Credit squeeze adds to local market woes
Dubai: A shortage of funds with local banks and rising lending rates have added to UAE stock market woes, according to investors and market intermediaries.
"The cost of funds on international markets has gone up and banks are forced to pass on the increased costs to our customers," said the retail banking head of a local bank. "Now the fund shortage has become so acute that we are forced to limit lending."
A number of local banks confirmed yesterday that they have started limiting their loans to corporate and individual customers.
Emirates NBD, the largest bank in the Gulf in terms of assets, said yesterday that the bank is reducing its exposure to a certain class of personal and corporate loans while taking all measures to encourage deposits.
Encouraging deposits
"The bank is taking all measures to encourage and retain our deposits to boost our local funding sources in the context of the tight liquidity situation in the local interbank market and the international markets," said an official.
Bankers say part of the problem is that demand for funds is far in excess of supply. A multitude of big and small businesses launched in the country during the past few years are seeking funding. While some are looking for working capital, others need credit lines for project finance and refinancing of their existing debt.
Last month the UAE Central Bank offered a Dh50 billion emergency funding facility for banks to tide over the shortage of funds in the interbank market.

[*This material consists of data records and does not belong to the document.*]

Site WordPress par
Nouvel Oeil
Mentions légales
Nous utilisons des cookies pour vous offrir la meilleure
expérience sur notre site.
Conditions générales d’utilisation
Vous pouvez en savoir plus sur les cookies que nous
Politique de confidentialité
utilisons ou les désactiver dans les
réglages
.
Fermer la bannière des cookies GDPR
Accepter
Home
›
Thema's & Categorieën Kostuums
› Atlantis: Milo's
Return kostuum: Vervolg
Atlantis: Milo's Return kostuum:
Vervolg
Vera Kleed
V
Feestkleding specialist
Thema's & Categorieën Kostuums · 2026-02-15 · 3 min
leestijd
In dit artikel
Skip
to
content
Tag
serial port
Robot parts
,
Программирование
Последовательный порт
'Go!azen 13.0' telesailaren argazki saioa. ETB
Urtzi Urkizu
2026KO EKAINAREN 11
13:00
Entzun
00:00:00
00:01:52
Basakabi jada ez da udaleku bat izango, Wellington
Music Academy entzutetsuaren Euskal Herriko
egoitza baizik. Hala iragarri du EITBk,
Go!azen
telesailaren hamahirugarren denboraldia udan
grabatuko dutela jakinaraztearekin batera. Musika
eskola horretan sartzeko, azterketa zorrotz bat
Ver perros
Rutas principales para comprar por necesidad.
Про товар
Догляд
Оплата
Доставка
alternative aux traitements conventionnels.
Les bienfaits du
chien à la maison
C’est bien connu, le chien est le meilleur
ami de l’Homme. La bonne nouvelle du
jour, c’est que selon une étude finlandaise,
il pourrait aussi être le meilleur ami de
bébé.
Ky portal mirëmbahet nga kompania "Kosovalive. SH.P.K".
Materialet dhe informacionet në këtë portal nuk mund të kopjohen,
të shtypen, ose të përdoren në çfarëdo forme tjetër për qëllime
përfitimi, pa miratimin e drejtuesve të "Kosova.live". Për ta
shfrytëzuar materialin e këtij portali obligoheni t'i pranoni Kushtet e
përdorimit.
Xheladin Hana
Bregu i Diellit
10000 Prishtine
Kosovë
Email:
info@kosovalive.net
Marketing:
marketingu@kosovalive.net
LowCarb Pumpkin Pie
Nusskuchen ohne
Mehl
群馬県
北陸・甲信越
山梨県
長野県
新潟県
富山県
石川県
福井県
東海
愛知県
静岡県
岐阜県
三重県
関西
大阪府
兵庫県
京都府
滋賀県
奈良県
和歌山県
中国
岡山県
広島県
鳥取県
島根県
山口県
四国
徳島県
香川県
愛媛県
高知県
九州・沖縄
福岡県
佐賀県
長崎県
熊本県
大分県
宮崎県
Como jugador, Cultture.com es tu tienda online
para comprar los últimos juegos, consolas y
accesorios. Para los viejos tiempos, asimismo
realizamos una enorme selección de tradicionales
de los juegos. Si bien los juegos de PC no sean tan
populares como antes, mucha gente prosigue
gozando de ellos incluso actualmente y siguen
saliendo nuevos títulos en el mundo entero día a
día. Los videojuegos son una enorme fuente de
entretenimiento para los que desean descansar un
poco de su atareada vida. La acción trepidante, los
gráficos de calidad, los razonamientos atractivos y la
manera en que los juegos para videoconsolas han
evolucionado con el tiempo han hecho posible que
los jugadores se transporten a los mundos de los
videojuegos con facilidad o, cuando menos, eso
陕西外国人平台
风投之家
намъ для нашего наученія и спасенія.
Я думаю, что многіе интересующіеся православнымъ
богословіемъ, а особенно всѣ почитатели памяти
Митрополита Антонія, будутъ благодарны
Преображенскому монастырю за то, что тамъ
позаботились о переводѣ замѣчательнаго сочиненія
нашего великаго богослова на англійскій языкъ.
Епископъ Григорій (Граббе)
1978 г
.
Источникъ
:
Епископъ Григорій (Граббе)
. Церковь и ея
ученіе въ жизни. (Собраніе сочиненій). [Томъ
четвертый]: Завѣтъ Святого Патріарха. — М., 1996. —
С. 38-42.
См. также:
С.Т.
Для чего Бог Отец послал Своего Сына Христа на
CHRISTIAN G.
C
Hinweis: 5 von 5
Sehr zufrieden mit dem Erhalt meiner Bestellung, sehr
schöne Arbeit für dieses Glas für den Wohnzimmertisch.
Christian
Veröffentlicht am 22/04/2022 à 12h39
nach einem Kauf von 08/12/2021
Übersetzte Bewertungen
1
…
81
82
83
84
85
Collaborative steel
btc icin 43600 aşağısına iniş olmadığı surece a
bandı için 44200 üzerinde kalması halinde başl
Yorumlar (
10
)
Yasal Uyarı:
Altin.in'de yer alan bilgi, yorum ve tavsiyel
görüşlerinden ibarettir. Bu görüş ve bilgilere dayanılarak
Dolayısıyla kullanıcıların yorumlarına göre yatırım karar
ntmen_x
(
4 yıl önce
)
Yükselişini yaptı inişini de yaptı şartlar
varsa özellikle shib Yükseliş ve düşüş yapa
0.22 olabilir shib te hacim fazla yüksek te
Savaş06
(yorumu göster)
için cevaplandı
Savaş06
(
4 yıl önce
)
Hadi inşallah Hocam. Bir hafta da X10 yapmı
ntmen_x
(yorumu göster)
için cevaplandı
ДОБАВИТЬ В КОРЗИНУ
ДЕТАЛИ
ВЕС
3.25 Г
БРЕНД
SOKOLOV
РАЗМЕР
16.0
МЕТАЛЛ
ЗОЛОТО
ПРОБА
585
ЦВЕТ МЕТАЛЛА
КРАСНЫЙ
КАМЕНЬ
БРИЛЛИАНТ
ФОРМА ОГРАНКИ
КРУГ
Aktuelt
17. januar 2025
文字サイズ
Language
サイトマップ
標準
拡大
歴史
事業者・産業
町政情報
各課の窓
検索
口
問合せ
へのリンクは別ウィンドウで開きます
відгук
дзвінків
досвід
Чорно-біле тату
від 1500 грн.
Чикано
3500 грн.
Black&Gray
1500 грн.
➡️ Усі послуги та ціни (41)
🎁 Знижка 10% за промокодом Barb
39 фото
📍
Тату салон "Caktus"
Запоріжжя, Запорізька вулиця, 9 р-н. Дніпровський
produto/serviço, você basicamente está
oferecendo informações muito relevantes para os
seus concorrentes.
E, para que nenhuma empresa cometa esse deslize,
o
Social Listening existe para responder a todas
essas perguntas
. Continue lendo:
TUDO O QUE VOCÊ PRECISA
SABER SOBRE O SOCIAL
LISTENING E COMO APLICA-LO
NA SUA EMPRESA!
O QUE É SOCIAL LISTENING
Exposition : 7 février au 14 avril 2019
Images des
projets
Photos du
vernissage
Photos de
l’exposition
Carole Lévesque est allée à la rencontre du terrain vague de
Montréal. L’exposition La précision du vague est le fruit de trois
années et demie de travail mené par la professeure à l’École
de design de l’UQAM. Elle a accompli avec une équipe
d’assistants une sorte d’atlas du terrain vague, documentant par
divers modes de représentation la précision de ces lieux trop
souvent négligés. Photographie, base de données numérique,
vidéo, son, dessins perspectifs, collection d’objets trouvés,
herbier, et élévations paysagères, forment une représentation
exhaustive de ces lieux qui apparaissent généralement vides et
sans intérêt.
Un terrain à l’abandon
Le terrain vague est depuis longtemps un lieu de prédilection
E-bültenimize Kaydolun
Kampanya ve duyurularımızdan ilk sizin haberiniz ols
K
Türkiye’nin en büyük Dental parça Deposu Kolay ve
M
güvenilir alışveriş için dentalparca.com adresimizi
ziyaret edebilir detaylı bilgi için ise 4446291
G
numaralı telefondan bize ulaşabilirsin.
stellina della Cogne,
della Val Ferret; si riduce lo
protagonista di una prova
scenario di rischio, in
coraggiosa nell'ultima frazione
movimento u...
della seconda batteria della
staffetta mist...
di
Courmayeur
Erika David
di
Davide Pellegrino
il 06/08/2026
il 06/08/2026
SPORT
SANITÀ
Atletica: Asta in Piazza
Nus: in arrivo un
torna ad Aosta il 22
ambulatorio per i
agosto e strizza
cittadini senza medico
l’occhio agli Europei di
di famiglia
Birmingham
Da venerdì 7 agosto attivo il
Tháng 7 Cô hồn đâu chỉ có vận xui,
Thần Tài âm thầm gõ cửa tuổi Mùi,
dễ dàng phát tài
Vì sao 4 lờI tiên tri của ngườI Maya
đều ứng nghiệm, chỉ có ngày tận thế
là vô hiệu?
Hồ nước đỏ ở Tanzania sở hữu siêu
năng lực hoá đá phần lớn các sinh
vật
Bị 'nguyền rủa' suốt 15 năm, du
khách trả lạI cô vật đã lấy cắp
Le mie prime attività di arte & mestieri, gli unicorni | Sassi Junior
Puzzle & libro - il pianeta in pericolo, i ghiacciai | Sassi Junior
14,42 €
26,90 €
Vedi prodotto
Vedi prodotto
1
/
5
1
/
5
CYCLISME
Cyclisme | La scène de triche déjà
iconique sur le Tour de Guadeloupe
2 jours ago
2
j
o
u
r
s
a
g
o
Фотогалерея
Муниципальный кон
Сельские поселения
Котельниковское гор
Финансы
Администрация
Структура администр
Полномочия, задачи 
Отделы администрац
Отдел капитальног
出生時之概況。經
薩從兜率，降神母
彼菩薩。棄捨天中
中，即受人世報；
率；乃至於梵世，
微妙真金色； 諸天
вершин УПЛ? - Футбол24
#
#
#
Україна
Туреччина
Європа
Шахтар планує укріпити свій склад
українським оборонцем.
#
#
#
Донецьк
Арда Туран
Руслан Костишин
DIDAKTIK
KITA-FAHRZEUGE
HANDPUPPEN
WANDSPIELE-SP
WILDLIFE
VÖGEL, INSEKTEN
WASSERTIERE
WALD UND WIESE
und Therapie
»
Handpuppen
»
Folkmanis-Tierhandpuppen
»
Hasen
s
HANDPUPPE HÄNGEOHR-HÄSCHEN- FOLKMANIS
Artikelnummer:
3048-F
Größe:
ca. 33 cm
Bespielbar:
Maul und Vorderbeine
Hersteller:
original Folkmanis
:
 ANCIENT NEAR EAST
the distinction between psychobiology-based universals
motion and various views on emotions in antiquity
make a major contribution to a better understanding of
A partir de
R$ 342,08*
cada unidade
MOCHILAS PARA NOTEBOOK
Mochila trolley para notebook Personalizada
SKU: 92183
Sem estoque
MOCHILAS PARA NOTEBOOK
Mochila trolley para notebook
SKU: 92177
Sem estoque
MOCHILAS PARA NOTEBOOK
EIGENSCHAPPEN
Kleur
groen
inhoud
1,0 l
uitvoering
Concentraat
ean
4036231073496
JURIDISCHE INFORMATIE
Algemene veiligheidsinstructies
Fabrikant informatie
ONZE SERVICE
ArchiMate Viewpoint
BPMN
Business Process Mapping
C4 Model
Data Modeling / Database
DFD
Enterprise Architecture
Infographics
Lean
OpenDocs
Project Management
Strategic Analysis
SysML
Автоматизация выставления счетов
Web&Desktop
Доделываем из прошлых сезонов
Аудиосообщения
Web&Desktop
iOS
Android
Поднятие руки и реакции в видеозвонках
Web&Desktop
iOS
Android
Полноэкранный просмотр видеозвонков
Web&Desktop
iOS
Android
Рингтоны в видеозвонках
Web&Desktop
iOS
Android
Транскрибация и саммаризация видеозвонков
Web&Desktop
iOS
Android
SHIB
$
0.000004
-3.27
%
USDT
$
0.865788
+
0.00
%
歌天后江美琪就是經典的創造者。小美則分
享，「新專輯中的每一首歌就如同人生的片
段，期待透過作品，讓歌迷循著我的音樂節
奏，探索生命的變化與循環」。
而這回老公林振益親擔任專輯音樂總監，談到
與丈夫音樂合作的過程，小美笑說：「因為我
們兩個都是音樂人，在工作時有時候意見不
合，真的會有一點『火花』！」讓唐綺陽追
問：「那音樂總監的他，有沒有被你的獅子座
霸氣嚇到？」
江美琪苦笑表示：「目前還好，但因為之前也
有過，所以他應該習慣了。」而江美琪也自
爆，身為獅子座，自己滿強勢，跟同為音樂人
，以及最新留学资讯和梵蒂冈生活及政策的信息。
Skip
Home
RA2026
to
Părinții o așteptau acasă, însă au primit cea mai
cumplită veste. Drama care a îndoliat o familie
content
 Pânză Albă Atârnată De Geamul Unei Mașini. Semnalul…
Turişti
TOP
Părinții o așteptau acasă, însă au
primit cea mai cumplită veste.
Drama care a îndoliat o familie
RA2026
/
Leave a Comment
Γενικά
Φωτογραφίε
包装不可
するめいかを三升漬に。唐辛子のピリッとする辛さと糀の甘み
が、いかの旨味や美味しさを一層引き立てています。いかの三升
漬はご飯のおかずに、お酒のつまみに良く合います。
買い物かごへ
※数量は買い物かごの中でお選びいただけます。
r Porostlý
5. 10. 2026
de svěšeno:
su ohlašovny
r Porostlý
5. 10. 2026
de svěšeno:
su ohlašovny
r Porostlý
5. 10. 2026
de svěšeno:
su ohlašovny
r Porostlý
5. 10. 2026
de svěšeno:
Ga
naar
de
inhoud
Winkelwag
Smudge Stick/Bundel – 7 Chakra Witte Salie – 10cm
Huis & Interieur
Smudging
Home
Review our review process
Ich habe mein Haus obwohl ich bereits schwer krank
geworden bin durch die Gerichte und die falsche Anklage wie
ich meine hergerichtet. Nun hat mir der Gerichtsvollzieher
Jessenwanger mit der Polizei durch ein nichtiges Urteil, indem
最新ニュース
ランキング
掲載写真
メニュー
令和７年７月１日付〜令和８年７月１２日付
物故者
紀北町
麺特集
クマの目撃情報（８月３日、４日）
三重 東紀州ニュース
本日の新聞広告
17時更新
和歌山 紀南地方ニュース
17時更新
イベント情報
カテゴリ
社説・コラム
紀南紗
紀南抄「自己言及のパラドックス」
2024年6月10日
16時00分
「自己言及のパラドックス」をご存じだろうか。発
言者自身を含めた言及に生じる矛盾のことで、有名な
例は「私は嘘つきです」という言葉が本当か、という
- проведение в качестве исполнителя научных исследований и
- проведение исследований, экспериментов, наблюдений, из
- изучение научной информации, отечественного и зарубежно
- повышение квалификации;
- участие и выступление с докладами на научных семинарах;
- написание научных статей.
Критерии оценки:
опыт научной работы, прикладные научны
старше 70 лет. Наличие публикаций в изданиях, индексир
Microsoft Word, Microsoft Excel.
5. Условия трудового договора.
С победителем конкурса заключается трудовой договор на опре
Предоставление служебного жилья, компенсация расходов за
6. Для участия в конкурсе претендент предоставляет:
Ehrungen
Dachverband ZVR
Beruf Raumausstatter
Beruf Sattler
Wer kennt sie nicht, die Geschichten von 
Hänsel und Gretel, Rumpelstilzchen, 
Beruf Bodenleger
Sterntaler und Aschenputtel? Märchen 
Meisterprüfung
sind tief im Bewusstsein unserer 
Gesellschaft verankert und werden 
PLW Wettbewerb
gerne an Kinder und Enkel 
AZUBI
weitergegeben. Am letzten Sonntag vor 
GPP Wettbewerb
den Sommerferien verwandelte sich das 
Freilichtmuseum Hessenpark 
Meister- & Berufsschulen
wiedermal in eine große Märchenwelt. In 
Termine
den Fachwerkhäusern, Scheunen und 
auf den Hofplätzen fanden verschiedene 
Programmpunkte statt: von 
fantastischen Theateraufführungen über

Analysts say the funding squeeze is temporary and the UAE has the capacity to tide over the shortage as the government is amply liquid.
"While financing conditions are becoming more challenging, we don't consider that the creditworthiness of rated domestic entities will be affected," Standard & Poor's credit analyst Farouk Soussa said.
"Refinancing risks will be contained, and the willingness and ability of the government to provide implicit or explicit support in the event of serious financial distress remains strong," he said.